Our family pumpkin patch is looking adorable! We have some very creative children and parents. There is still time to decorate a pumpkin and drop it off at the pumpkin patch.
Jen MR and I were talking about all the fun fall things we did with our kids when they were little (we miss those days). We decided to write them in the blog to relive our past autumns and maybe give some ideas to first time parents! Some of our favorites include: stuffing old clothes with leaves to make scarecrows, making apple crisp (an easy way to do this with kids is to core an apple and fill it with butter, brown sugar and cinnamon). Older kids can cut up apples and help with baking of traditional apple crisp.
Of course carving pumpkins and cooking the seeds was always a highlight of the fall season. Making ghosts out of paper napkins is a fun Halloween decoration. You can ball up napkins and wrap another napkin around with a string, or use a round lollipop; use a black marker to make a “ghost face.” Leaf rubbing is also a fun craft activity. But of course the most fun my children and I had was raking big piles of leaves to jump in! We hope you have a chance to do some fun fall activities with your kids!

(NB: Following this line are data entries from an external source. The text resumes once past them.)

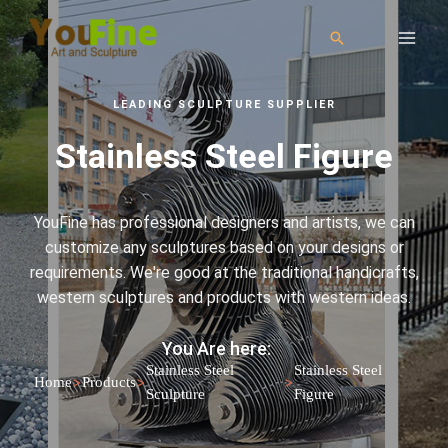
LEADING SCULPTURE SUPPLIER
Stainless Steel Figure
YouFine has professional designers and artists, we can
customize any sculptures based on your designs or
requirements. We're good at the traditional handicrafts,
western sculptures and products with western ideas.
You Are here:
Stainless Steel
Stainless Steel
>
>
>
Home
Products
Sculpture
Figure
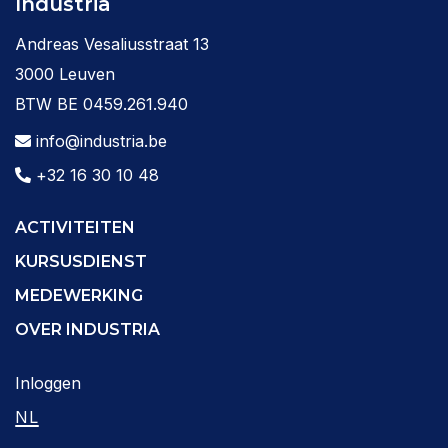
Industria
Andreas Vesaliusstraat 13
3000 Leuven
BTW BE 0459.261.940
info@industria.be
+32 16 30 10 48
ACTIVITEITEN
KURSUSDIENST
MEDEWERKING
OVER INDUSTRIA
Inloggen
NL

We’ve had a lot of questions about potty training recently. As you probably know, Parkside takes a developmental approach to toilet training; this means we believe that each child is unique and will learn to use the toilet in his/her own time. However, parents and teachers have an important facilitation role in that process. As yourself if your child would have ever learned to use a fork if you didn’t show him how to use it! The approach when children are in child care is that we work together as a team to help the child learn how to potty appropriately. That requires knowing when your child might be ready (as opposed to an artificial date, such as the day she turns 3) both physically and emotionally—typically, between 24-36 months and interested in the process, communication with your child’s teachers (let us know what your plan is), preparing your schedule at home (you might need to stay home an entire long weekend or longer without errands, etc. while you bring your child to the bathroom frequently), a decision on “underwear vs. pull ups” or a combination of both, and communication with your child.

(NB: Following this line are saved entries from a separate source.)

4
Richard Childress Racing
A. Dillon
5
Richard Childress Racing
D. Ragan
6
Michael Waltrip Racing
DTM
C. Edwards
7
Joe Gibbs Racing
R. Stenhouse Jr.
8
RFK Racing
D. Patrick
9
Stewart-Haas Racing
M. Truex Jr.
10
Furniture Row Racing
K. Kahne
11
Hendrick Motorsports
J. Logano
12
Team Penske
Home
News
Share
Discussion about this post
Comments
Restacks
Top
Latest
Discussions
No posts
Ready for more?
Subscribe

There are oodles of books written on this topic in addition to DVDs and Youtube videos that might be helpful. When your child is pretty secure in his/her potty routine s/he may still have accidents throughout the years leading up to Kindergarten. Teachers can be very helpful in this process but typically have 12-20 children to keep track of and may not be able to remind your child as often as a parent working 1/1 at home is able to do. Therefore, try to get the routines down pat at home and we’ll help as much as possible. Here are some resources to try:
FOR KIDS and ADULTS:
First Look and Find: Elmo’s Potty Book
Dora’s Potty Book by Melissa Torres
Berenstain Bears My Potty and I by Stan and Jan Berenstain
Flush the Potty by Ken Wilson-Max
Everyone Poops by Taro Gomi
Where’s the Poop? By Julie Markes
The Magic Bowl Parent’s guide: Potty Training Made Easy by Baruch Kushnir
Toilet Training in less Than a Day by Nathan Azrin
Superbaby: 12 Ways to Give Your Child a Head Start in the First 3 Years by Dr. Jenn Berman
Potty Power-For Boys and Girls
Go Potty Go! Training for Tiny Toddlers
Elmo’s Potty Time (Sesame Street)
“Get Your Child Potty Trained Fast” on sheknows.com
Toilet Training and potty training guide on raisingchildren.net.au/articles/toilet_training.html
YOUTUBE: The Potty Training DVD—Fast and Easy!

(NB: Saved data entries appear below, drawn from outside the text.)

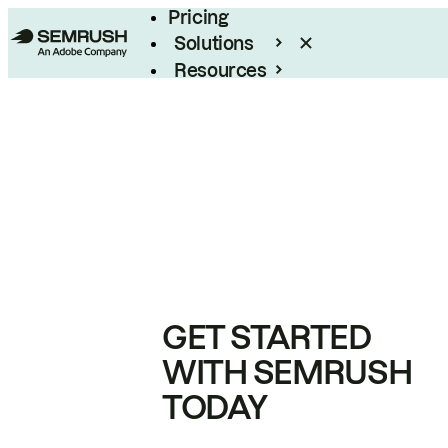
Pricing
Solutions
Resources
Enterprise
GET STARTED
WITH SEMRUSH
TODAY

When in doubt, talk to your child’s teacher and we’ll help! Have a great week—Lisa Janicki
Thursday, October 22nd: : Parent/teacher Advisory Meeting @ 5:45
October 30th: Parkside celebrates Halloween!! We’ll have many activities planned in our classrooms as
well as a costume parade! Make sure to arrive at Parkside Friday morning with your child dressed in
their costume; as soon as the parade is finished we will change your child and put their costume away.
We ask all of our parents to make sure your child does not wear a Mask at Parkside. Costumes should be worn right over children’s clothes if possible.